* _Supplied entries_
_ _ _ _

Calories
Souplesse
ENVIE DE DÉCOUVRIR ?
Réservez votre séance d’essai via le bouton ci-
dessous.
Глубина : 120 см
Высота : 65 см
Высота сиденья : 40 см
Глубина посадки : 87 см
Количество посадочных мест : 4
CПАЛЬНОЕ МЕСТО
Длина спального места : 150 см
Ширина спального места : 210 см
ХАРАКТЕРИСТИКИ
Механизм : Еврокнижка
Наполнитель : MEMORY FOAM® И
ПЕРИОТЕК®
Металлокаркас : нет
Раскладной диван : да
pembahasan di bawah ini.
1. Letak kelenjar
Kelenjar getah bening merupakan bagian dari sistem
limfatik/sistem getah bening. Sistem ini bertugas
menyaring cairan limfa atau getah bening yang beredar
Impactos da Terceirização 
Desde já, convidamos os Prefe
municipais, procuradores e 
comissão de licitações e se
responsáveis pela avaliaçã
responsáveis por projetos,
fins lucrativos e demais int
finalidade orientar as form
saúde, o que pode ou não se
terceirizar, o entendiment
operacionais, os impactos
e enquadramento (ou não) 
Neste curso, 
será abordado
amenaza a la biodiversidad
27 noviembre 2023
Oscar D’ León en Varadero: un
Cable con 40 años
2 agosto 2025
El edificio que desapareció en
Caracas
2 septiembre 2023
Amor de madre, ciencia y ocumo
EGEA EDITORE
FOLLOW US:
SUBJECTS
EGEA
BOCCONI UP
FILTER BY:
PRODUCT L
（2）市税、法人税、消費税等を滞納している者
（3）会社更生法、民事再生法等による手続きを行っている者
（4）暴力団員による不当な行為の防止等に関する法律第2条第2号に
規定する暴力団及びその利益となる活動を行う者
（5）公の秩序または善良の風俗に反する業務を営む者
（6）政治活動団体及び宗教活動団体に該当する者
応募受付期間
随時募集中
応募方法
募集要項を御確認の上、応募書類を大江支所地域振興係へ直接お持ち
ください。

_ _ _ _

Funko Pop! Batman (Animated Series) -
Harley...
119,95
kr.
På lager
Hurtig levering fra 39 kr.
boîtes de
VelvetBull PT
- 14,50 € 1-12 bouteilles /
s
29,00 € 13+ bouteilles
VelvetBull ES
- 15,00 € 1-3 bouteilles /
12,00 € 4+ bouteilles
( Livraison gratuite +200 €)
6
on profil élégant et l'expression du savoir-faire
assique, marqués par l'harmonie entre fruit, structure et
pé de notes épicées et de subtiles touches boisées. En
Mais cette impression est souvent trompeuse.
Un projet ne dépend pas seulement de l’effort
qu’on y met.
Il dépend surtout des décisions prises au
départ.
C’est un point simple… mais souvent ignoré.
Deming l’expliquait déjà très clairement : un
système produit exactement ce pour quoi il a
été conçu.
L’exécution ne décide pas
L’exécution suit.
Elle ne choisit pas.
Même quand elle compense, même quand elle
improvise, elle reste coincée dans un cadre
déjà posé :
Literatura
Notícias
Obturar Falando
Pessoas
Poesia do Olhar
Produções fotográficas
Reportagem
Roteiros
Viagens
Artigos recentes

_ _ _ _

* _Your assignment_
What lines above contain "exécution"? Copy them out.

* _Reply_
L’exécution ne décide pas
L’exécution suit.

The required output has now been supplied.